→ Problem details: A single figure is the whole answer: the number of lines in the entries that contain "zugeschnittene".

---------- Supplied records

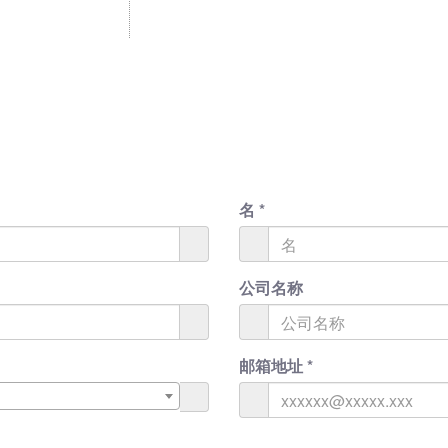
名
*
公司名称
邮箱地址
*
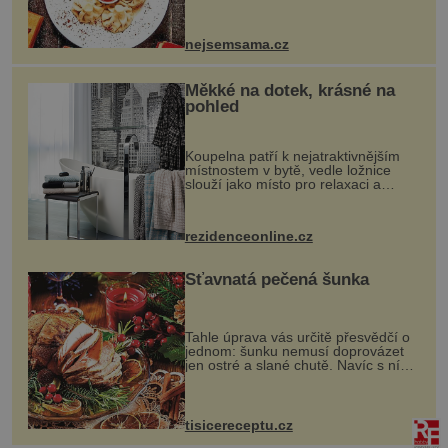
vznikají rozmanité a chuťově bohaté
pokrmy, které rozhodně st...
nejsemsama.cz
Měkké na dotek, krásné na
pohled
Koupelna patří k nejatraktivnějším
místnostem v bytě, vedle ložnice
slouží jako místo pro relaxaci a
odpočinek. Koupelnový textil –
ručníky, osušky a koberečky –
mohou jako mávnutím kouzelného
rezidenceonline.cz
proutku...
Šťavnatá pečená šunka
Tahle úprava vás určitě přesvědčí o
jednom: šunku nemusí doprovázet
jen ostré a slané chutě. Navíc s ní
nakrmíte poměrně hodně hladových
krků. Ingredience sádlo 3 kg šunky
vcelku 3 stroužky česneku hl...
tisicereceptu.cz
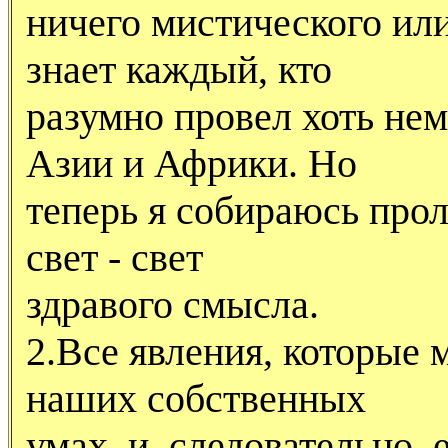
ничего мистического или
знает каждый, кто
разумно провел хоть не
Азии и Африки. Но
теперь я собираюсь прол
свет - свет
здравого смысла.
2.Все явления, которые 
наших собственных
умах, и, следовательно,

--------------------
---------- Supplied records

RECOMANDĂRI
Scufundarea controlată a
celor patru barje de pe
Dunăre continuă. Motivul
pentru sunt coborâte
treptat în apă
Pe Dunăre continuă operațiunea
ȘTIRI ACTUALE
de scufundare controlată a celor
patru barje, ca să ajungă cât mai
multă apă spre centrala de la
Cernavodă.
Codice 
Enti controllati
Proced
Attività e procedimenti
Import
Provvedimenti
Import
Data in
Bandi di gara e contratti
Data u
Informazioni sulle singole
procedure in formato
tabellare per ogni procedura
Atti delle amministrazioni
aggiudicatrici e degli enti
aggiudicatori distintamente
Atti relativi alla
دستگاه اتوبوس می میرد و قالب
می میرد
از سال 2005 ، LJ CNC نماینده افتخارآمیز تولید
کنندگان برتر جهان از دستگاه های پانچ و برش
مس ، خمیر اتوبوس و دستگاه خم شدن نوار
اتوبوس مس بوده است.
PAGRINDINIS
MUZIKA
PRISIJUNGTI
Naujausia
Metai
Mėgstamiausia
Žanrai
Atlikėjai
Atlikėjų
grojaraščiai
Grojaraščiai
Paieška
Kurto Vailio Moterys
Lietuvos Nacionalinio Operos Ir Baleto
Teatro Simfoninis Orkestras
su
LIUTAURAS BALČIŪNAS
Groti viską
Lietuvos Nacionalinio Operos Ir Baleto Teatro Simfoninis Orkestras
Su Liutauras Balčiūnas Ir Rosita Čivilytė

--------------------
---------- Supplied records

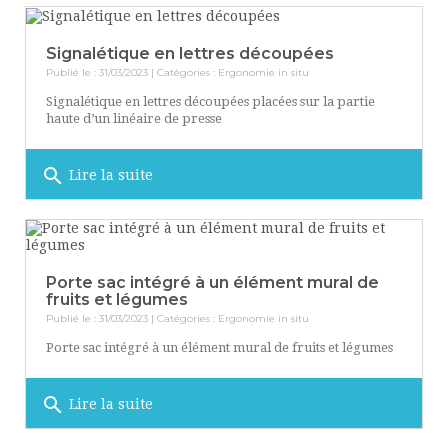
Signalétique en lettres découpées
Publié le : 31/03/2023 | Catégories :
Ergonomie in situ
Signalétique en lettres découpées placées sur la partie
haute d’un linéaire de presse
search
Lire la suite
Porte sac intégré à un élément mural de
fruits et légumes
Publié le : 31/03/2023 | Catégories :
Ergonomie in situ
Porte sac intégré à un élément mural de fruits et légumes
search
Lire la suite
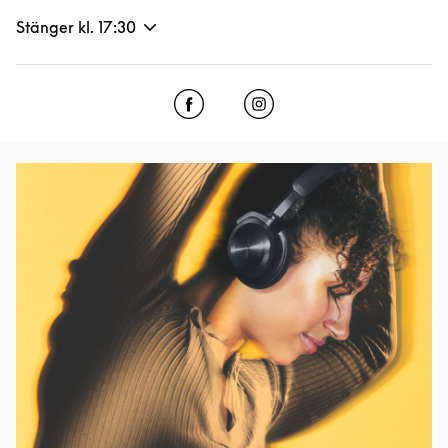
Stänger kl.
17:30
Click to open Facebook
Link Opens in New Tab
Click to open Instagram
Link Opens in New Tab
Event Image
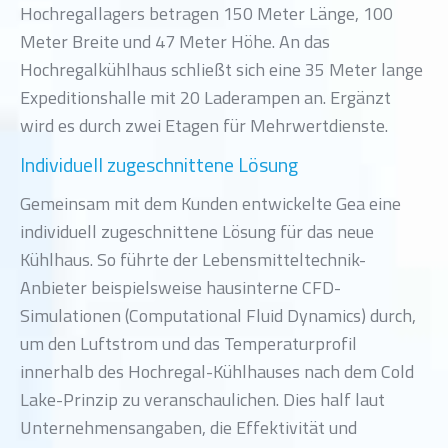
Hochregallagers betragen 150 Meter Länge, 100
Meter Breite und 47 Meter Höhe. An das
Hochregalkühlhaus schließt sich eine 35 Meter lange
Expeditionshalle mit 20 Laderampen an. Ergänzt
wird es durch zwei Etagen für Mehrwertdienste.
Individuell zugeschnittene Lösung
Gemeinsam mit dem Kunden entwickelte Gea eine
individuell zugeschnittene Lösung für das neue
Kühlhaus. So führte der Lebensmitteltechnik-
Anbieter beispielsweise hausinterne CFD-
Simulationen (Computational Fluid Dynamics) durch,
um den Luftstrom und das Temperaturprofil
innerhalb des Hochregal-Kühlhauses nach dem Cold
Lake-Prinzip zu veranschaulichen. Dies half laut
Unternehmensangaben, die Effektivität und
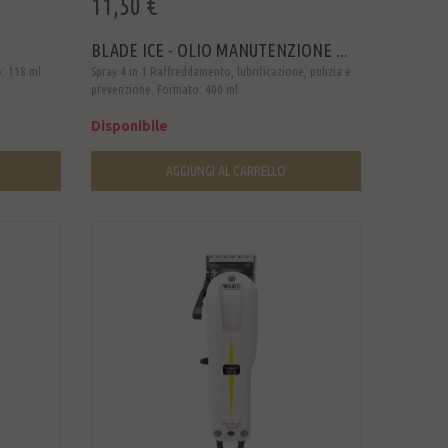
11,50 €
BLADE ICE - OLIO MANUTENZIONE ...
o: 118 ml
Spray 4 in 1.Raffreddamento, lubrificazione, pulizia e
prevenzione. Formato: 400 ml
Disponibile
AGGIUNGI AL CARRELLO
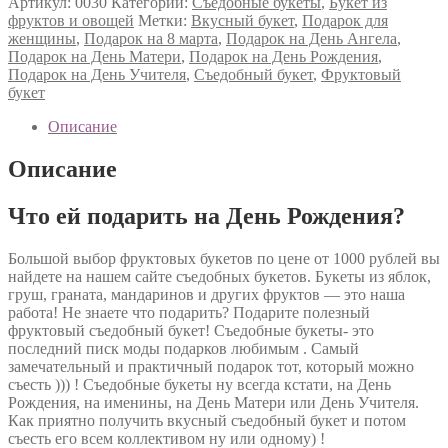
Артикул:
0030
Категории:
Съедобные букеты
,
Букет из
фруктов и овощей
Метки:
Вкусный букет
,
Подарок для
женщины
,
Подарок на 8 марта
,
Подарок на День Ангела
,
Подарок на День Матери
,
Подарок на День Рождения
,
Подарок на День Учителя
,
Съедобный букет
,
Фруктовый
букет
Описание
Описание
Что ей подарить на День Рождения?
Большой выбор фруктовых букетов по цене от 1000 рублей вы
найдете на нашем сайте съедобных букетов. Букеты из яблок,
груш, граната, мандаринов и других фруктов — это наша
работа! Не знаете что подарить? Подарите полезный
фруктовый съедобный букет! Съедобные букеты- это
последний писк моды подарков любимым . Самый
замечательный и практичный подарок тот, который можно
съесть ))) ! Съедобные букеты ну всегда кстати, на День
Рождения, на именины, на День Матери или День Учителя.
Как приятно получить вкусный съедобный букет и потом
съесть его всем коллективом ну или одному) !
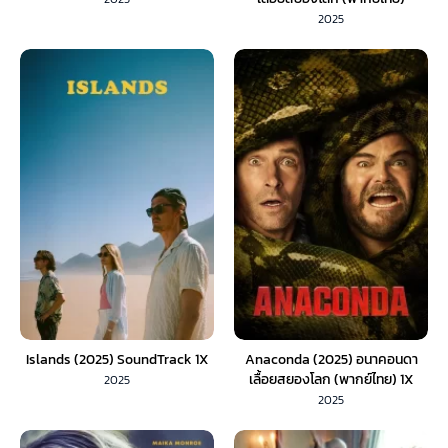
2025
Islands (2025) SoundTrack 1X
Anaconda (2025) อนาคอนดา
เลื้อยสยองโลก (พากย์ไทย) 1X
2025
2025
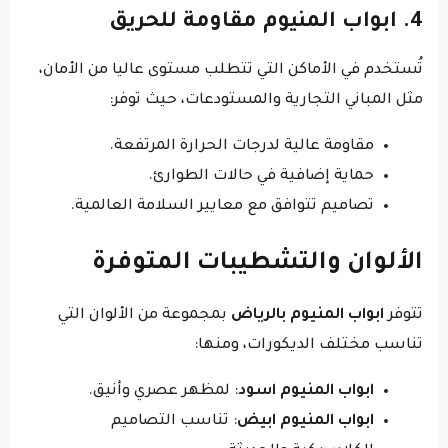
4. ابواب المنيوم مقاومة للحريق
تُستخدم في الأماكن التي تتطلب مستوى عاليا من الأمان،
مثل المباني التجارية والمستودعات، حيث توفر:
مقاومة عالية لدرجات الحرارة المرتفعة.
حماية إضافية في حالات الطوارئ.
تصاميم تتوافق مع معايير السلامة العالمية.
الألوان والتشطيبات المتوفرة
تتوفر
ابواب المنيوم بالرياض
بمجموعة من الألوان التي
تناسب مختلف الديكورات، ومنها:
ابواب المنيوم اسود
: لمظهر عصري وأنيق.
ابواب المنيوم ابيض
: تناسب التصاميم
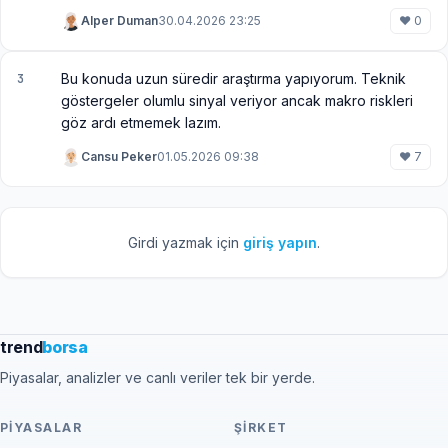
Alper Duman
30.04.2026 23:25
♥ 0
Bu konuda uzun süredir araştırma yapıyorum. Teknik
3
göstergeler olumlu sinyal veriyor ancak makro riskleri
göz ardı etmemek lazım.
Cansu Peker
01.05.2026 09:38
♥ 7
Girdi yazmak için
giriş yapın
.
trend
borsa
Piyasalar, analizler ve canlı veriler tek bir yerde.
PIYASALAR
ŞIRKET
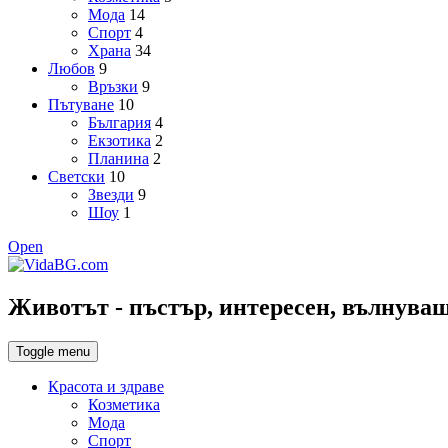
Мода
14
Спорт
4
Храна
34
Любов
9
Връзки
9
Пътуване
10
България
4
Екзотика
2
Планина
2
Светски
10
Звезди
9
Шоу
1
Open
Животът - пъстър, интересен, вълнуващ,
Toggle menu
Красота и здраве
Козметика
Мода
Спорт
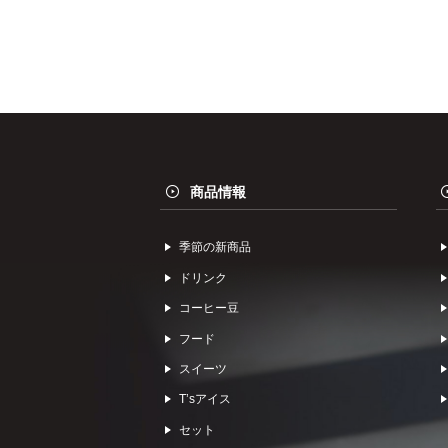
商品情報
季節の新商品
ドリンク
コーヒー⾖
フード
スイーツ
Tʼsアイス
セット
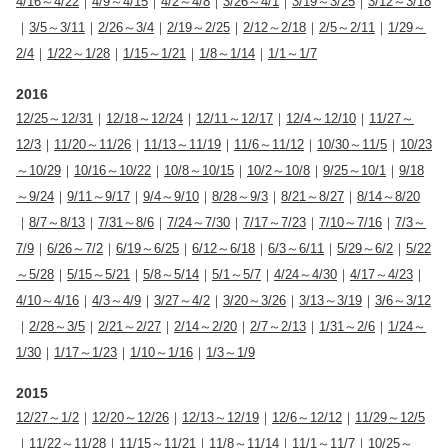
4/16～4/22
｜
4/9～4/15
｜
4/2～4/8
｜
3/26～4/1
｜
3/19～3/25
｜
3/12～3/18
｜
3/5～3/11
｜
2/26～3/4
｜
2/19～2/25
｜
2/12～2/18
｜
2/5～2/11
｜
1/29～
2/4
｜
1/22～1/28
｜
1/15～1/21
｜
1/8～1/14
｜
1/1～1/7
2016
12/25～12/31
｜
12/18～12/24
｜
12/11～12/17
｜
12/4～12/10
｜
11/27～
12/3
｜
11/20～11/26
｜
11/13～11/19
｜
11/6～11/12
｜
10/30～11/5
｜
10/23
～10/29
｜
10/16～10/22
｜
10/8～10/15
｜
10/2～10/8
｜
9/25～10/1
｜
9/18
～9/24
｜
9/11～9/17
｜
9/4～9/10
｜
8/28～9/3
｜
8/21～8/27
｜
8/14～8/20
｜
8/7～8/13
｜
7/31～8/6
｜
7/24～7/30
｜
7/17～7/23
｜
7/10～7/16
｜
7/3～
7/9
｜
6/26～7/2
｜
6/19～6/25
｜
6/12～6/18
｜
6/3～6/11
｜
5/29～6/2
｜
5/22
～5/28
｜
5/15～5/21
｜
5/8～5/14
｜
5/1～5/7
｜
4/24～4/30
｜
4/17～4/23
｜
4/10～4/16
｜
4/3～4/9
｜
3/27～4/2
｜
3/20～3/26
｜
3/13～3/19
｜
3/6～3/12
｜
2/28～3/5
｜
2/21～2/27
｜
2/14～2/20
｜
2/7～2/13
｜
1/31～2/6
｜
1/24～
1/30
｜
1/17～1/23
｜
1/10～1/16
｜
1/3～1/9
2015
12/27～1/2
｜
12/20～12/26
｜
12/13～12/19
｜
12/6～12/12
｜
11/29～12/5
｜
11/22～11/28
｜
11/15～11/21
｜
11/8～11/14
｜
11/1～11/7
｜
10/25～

--------------------

→ Solution to the exercise: 2